Limit Volume 1

Limit volume 1

My thanks to Alexander Hoffman for running a contest where I won this book and volume 2. It’s the kind of story I never would have tried otherwise, and I’m glad I got a chance to discover it without risk. It’s written and drawn by Keiko Suenobu.

Limit, to describe it briefly and in reductionist fashion, is Lord of the Flies with Japanese schoolgirls. Konno is surviving her teen years by hanging out with the popular queen bee Sakura and looking down on anyone different. She knows her precarious position in this world is dependent on keeping Sakura’s favor, much as an old-fashioned lady-in-waiting, and her take on picking on others is “better them than me”.

Limit volume 1

Then the class goes on a school trip and the bus crashes, killing almost everyone aboard. The two most important girls left are the independent Kamiya, whose self-reliance extends to knowing useful skills to survive, and the bitter manga artist Morishige, who sees the catastrophe as the perfect chance to get back at everyone who called her names. The few survivors must wait to be rescued, but can they survive until then?

I’m intrigued to see how the story continues, but I’m also chilled by the background. The focus is on the girls and how their ranks and interactions change in a life-or-death situation, but there’s a short sequence in book two showing how everyone who should be figuring out the entire bus is missing winds up convinced someone else is taking care of it. There’s a reliance on “just doing my job, if there was a problem someone would let me know” that’s disturbingly frightening.

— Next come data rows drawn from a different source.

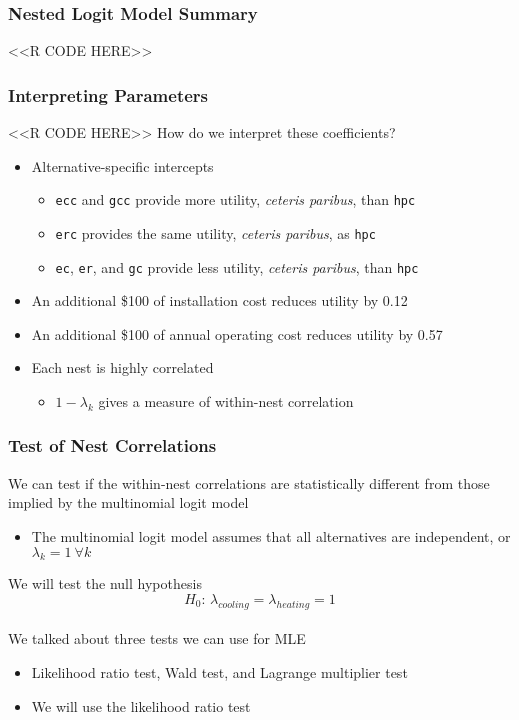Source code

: \documentclass{beamer}
\begin{document}
\begin{frame}[fragile]\frametitle{Nested Logit Model Summary}
	\vspace{1ex}
    <<R CODE HERE>>
\end{frame}

\begin{frame}[fragile]\frametitle{Interpreting Parameters}
    <<R CODE HERE>>
    \vspace{2ex}
    How do we interpret these coefficients?
    \begin{itemize}
    	\item Alternative-specific intercepts
    	\begin{itemize}
    		\item \texttt{ecc} and \texttt{gcc} provide more utility, \emph{ceteris paribus}, than \texttt{hpc}
	        \item \texttt{erc} provides the same utility, \emph{ceteris paribus}, as \texttt{hpc}
	        \item \texttt{ec}, \texttt{er}, and \texttt{gc} provide less utility, \emph{ceteris paribus}, than \texttt{hpc}
    	\end{itemize}
        \item An additional \$100 of installation cost reduces utility by 0.12
        \item An additional \$100 of annual operating cost reduces utility by 0.57
        \item Each nest is highly correlated
        \begin{itemize}
        	\item $1 - \lambda_k$ gives a measure of within-nest correlation
        \end{itemize}
    \end{itemize}
\end{frame}

\begin{frame}\frametitle{Test of Nest Correlations}
    We can test if the within-nest correlations are statistically different from those implied by the multinomial logit model
    \begin{itemize}
    	\item The multinomial logit model assumes that all alternatives are independent, or $\lambda_k = 1 ~\forall k$
    \end{itemize}
    \vspace{3ex}
    We will test the null hypothesis
    $$H_0 \text{: } \lambda_{cooling} = \lambda_{heating} = 1$$ \\
    \vspace{3ex}
    We talked about three tests we can use for MLE
    \begin{itemize}
    	\item Likelihood ratio test, Wald test, and Lagrange multiplier test
    	\item We will use the likelihood ratio test
    \end{itemize}
\end{frame}
\end{document}
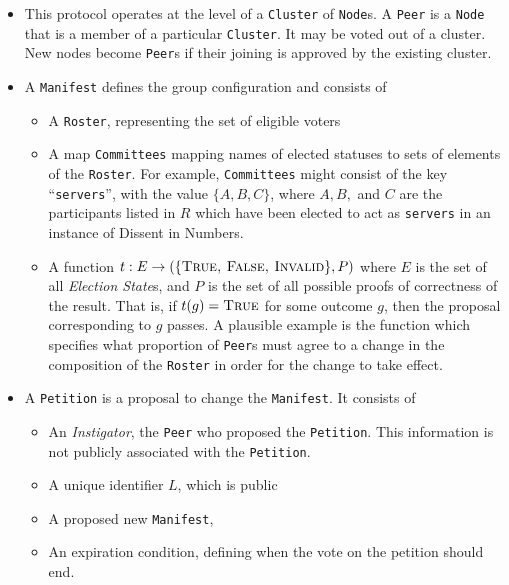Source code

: \begin{itemize}
  \item This protocol operates at the level of a \texttt{Cluster} of
    \texttt{Node}s.  A \texttt{Peer} is a \texttt{Node} that is a member of a
    particular \texttt{Cluster}. It may be voted out of a cluster. New nodes
    become \texttt{Peer}s if their joining is approved by the existing cluster.

  \item A \texttt{Manifest} defines the group configuration and consists of
  \begin{itemize}
    \item A \texttt{Roster}, representing the set of eligible voters
    \item A map \texttt{Committees} mapping names of elected statuses to sets of
      elements of the \texttt{Roster}. For example, \texttt{Committees} might
      consist of the key ``\texttt{servers}'', with the value $\{A, B, C\}$, where
      $A, B,$ and $C$ are the participants listed in $R$ which have been elected
      to act as \texttt{servers} in an instance of Dissent in Numbers.
    \item A function $t : E \to (\{\textsc{True, False, Invalid}\}, P)$
      where $E$ is the set of all \emph{Election State}s, and $P$ is the set
      of all possible proofs of correctness of the result. That is, if $t(g) =
      \textsc{True}$ for some outcome $g$, then the proposal corresponding to
      $g$ passes.
      A plausible example is the function which
      specifies what proportion of \texttt{Peer}s must agree to a change in the
      composition of the \texttt{Roster} in order for the change to take effect.
  \end{itemize}
  \item A \texttt{Petition} is a proposal to change the \texttt{Manifest}. It
    consists of
    \begin{itemize}
      \item An \emph{Instigator}, the \texttt{Peer} who proposed the
        \texttt{Petition}. This information is not publicly associated with
        the \texttt{Petition}.
      \item A unique identifier $L$, which is public
      \item A proposed new \texttt{Manifest},
      \item An expiration condition, defining when the vote on the petition
        should end.
    \end{itemize}

\end{itemize}
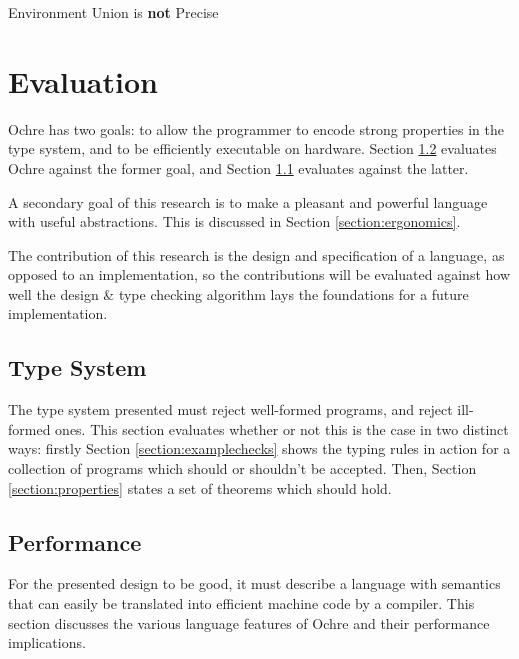 \documentclass[12pt,twoside]{report}
\begin{document}
\begin{Property}{Environment Union is \textbf{not} Precise}{}
\end{Property}
\label{theorem:inpreciseenvunion}


\chapter{Evaluation}
Ochre has two goals: to allow the programmer to encode strong properties in the type system, and to be efficiently executable on hardware. Section \ref{section:performance} evaluates Ochre against the former goal, and Section \ref{section:typesystem} evaluates against the latter.

A secondary goal of this research is to make a pleasant and powerful language with useful abstractions. This is discussed in Section \ref{section:ergonomics}.

The contribution of this research is the design and specification of a language, as opposed to an implementation, so the contributions will be evaluated against how well the design \& type checking algorithm lays the foundations for a future implementation.

\section{Type System}
\label{section:typesystem}
The type system presented must reject well-formed programs, and reject ill-formed ones. This section evaluates whether or not this is the case in two distinct ways: firstly Section \ref{section:examplechecks} shows the typing rules in action for a collection of programs which should or shouldn't be accepted. Then, Section \ref{section:properties} states a set of theorems which should hold.

\section{Performance}
\label{section:performance}
For the presented design to be good, it must describe a language with semantics that can easily be translated into efficient machine code by a compiler. This section discusses the various language features of Ochre and their performance implications.
\end{document}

Some of Konno’s narration errs on the side of being too obvious, as when she calls school politics a “microcosm of society”, but the question of how people would cope when their entire world turned upside down is a universal and fascinating one. How much would you be willing to do to stay alive in a desperate situation with a potentially crazy person? How much does loyalty matter, and who are your true friends? Is there such a thing?